### Exercise requirements
Only one stretch of the data below is needed. Output the lines from the one with "- gross tumour volume including" up to and including the one with "- gross tumour volume (mass): [283, 235, 369, 318]", exactly as they stand.

### Dataset content
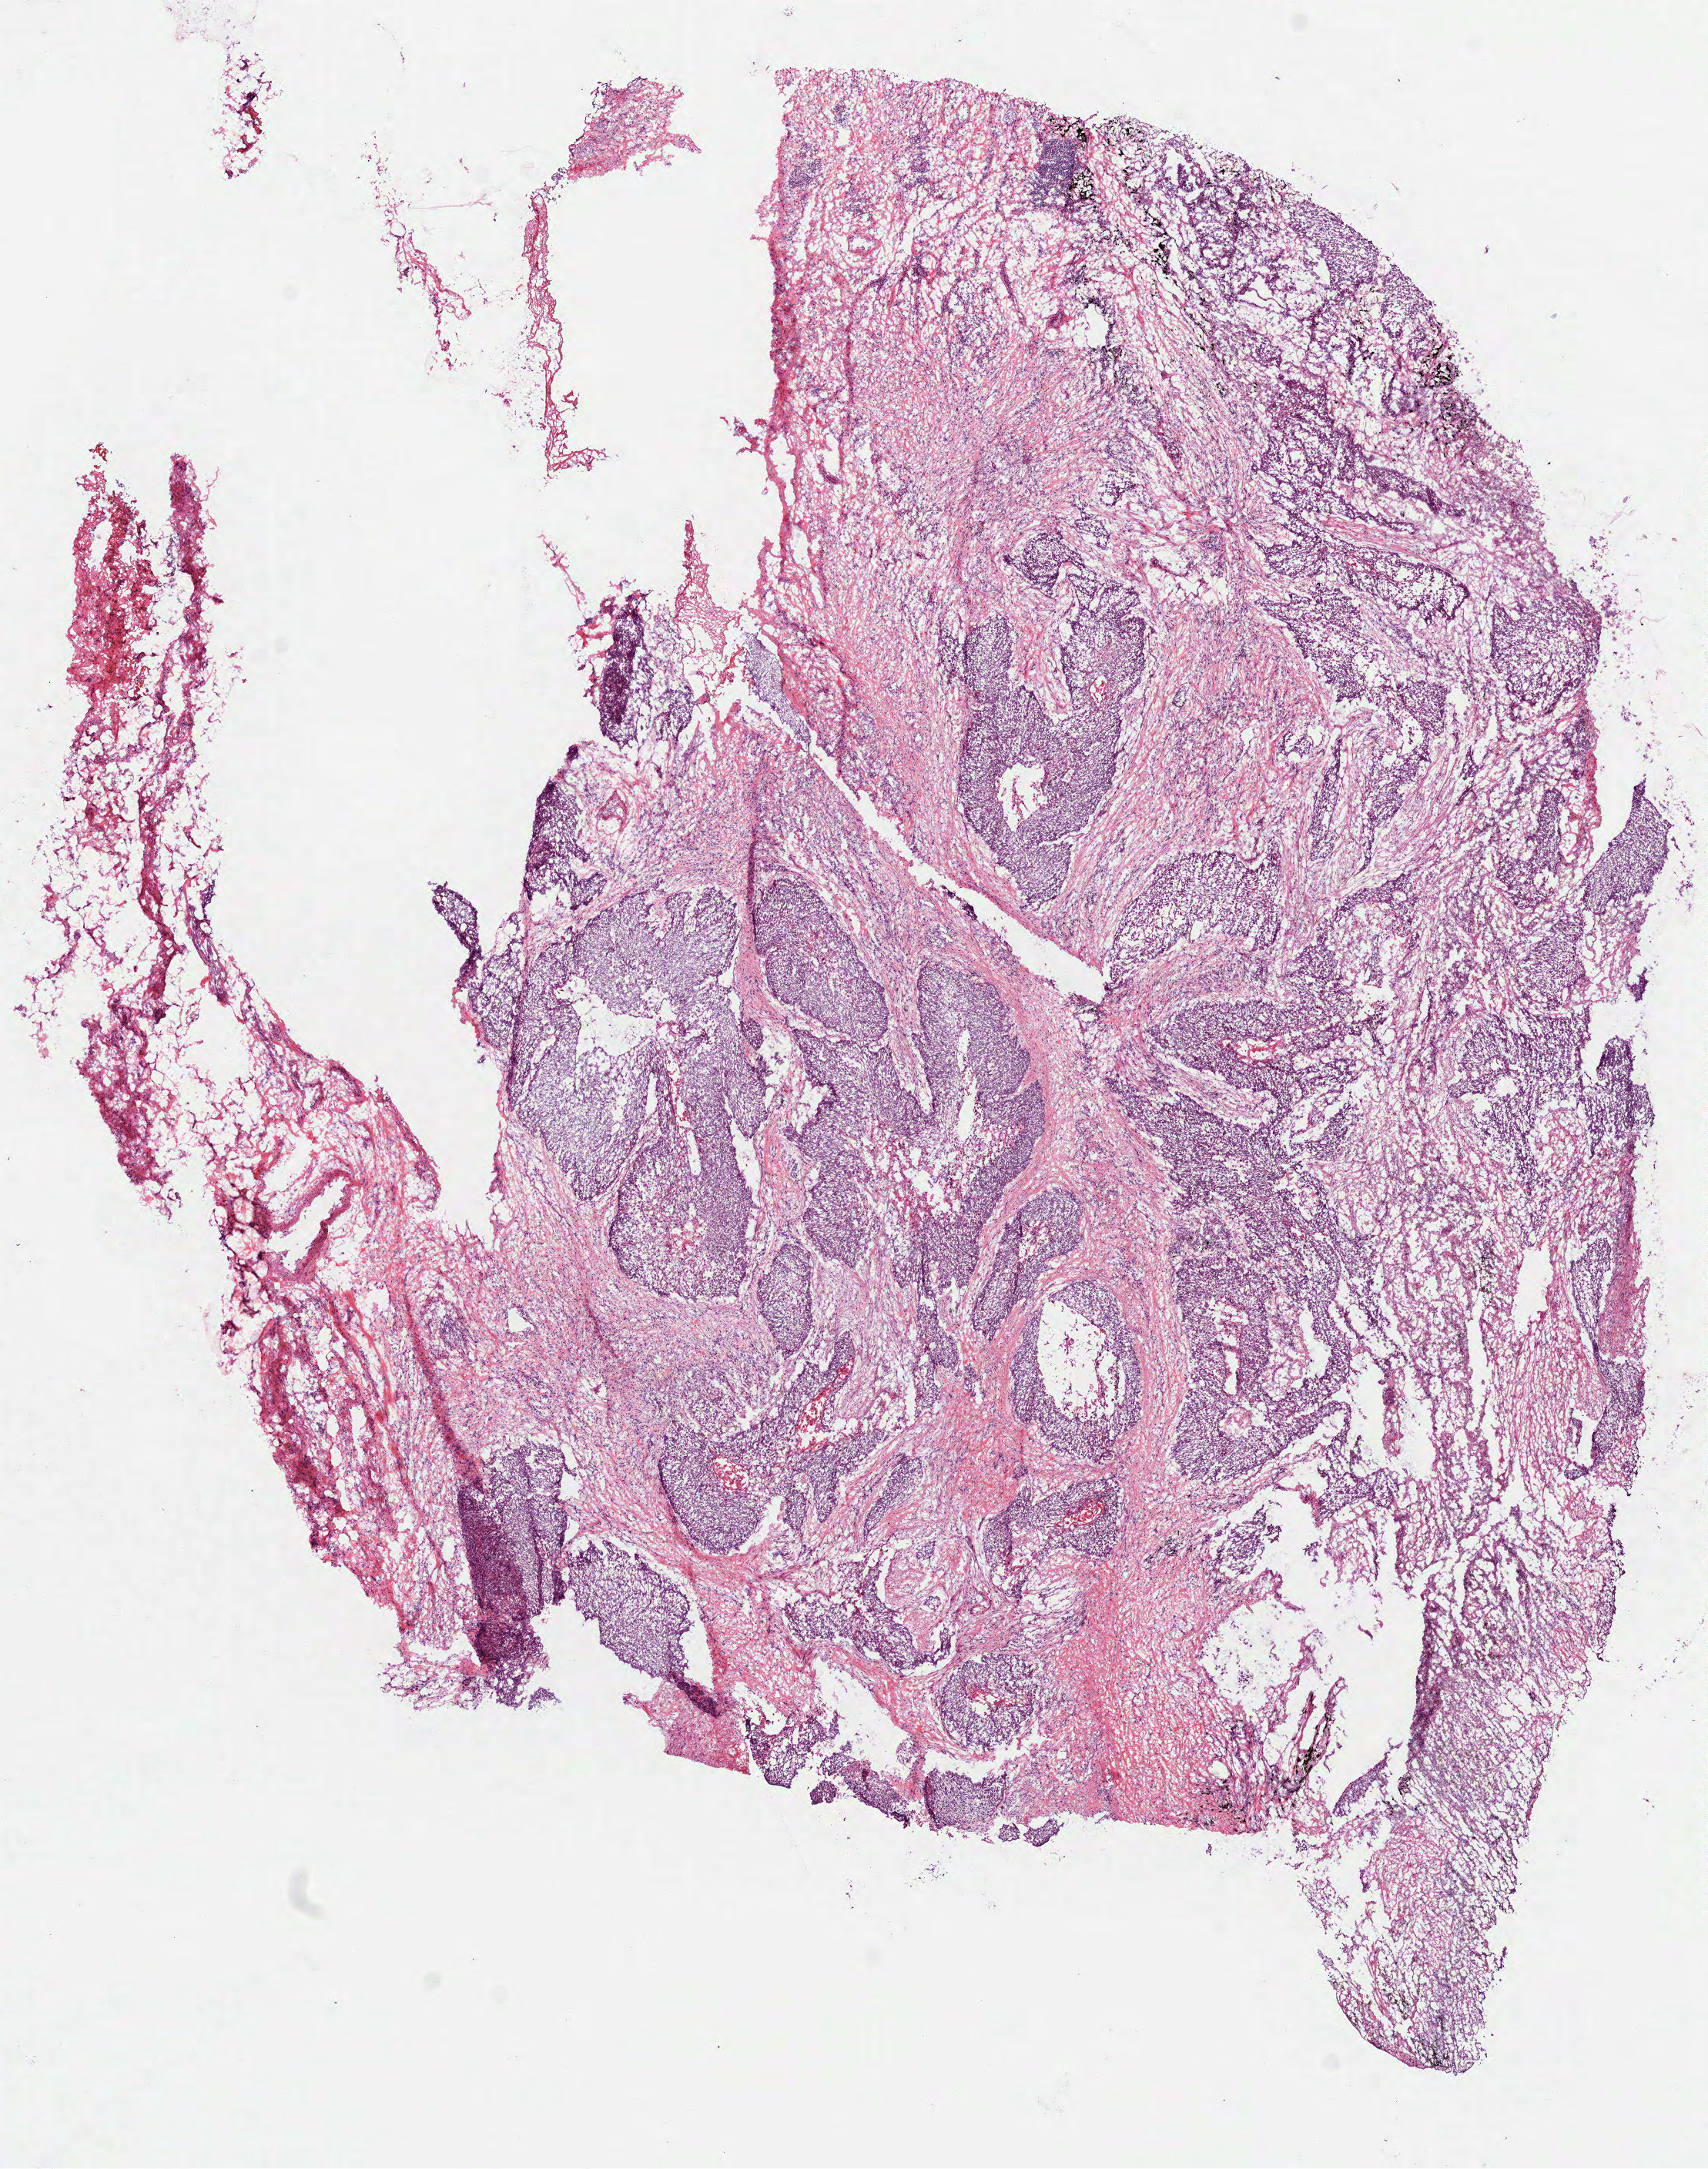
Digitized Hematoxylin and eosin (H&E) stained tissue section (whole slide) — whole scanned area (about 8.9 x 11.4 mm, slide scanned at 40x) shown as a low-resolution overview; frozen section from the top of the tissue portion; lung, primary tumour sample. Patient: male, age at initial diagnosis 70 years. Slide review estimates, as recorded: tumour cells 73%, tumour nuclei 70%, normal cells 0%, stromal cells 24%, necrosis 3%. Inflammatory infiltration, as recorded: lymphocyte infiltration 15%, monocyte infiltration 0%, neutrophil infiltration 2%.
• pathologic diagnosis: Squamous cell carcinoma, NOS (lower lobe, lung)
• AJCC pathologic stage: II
--
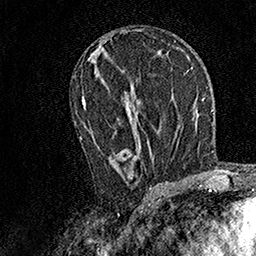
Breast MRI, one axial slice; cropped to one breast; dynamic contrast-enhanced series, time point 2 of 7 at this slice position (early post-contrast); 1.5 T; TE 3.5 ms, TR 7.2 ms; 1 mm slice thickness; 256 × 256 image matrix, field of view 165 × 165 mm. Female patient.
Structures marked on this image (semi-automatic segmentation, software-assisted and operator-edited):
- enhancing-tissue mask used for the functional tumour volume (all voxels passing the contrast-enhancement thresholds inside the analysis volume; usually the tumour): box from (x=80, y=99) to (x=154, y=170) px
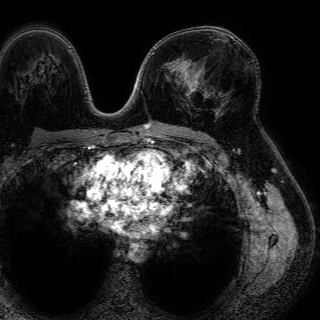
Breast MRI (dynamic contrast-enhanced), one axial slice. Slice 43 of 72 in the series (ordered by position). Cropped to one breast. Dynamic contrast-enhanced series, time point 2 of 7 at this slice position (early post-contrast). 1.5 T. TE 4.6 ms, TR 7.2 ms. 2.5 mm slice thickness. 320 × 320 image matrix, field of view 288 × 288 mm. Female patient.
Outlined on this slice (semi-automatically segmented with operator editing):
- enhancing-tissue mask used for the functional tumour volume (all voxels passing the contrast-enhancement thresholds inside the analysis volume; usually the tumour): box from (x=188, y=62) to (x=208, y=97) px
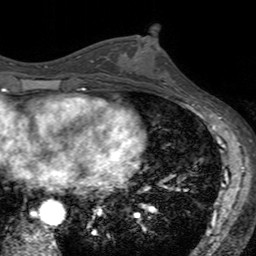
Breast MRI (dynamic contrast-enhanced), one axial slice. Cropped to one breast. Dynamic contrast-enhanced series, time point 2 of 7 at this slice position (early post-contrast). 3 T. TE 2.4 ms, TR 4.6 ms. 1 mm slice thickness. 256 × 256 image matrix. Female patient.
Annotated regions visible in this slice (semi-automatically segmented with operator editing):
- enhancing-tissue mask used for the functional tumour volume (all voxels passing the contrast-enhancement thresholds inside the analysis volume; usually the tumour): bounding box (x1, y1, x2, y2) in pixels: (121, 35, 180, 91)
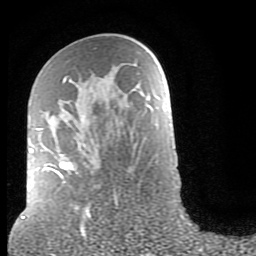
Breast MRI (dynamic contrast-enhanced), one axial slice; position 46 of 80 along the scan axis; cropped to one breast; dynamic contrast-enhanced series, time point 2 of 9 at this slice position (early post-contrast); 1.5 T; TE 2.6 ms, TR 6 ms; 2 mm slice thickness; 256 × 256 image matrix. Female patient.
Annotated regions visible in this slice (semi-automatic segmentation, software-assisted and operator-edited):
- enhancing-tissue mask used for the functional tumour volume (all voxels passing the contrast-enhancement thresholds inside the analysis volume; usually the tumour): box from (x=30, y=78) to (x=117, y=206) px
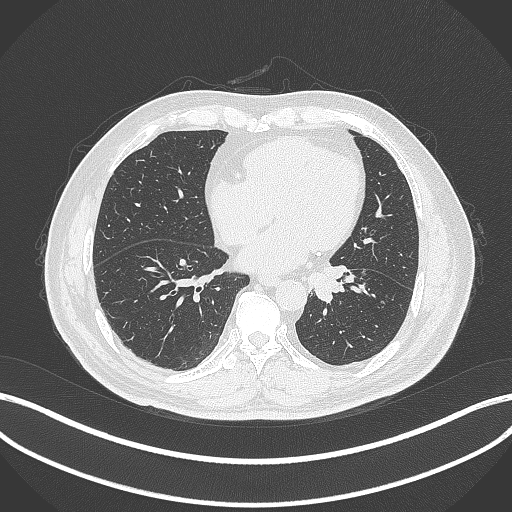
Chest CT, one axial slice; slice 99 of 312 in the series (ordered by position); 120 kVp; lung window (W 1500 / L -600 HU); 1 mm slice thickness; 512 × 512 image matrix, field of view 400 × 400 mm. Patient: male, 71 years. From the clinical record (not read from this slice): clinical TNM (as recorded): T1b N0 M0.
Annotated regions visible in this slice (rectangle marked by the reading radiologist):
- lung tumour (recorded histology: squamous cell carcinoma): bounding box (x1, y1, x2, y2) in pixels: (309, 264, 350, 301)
* * *
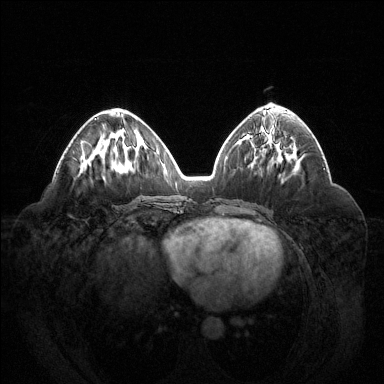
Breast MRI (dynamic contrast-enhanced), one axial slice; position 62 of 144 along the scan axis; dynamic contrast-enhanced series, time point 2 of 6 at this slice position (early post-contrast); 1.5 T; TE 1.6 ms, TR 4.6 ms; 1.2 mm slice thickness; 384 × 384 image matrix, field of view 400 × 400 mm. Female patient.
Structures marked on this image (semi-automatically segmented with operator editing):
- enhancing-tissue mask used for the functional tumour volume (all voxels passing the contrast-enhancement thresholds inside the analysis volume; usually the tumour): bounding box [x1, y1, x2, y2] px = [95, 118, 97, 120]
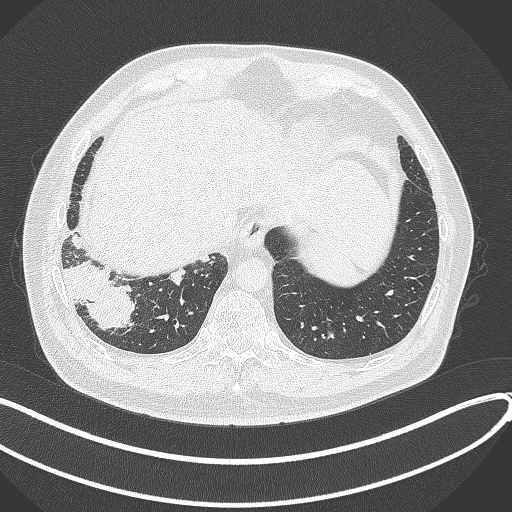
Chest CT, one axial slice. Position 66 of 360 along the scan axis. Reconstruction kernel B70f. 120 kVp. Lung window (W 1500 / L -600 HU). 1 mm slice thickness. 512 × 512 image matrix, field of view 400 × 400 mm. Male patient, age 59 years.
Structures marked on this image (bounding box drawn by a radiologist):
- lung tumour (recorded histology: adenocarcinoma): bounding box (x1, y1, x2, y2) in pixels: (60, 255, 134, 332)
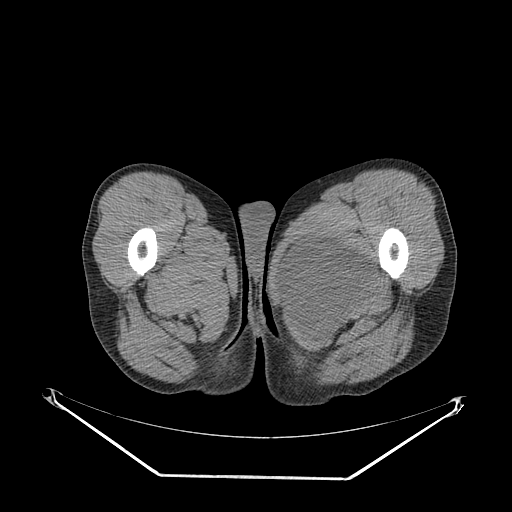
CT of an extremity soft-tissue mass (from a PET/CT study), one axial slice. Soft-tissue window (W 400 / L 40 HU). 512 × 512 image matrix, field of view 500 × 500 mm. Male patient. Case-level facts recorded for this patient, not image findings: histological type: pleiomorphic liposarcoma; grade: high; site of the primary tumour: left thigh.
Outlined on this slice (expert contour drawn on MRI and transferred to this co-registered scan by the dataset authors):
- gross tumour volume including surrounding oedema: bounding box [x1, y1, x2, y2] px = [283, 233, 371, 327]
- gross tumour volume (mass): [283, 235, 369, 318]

### Task output
- gross tumour volume including surrounding oedema: bounding box [x1, y1, x2, y2] px = [283, 233, 371, 327]
- gross tumour volume (mass): [283, 235, 369, 318]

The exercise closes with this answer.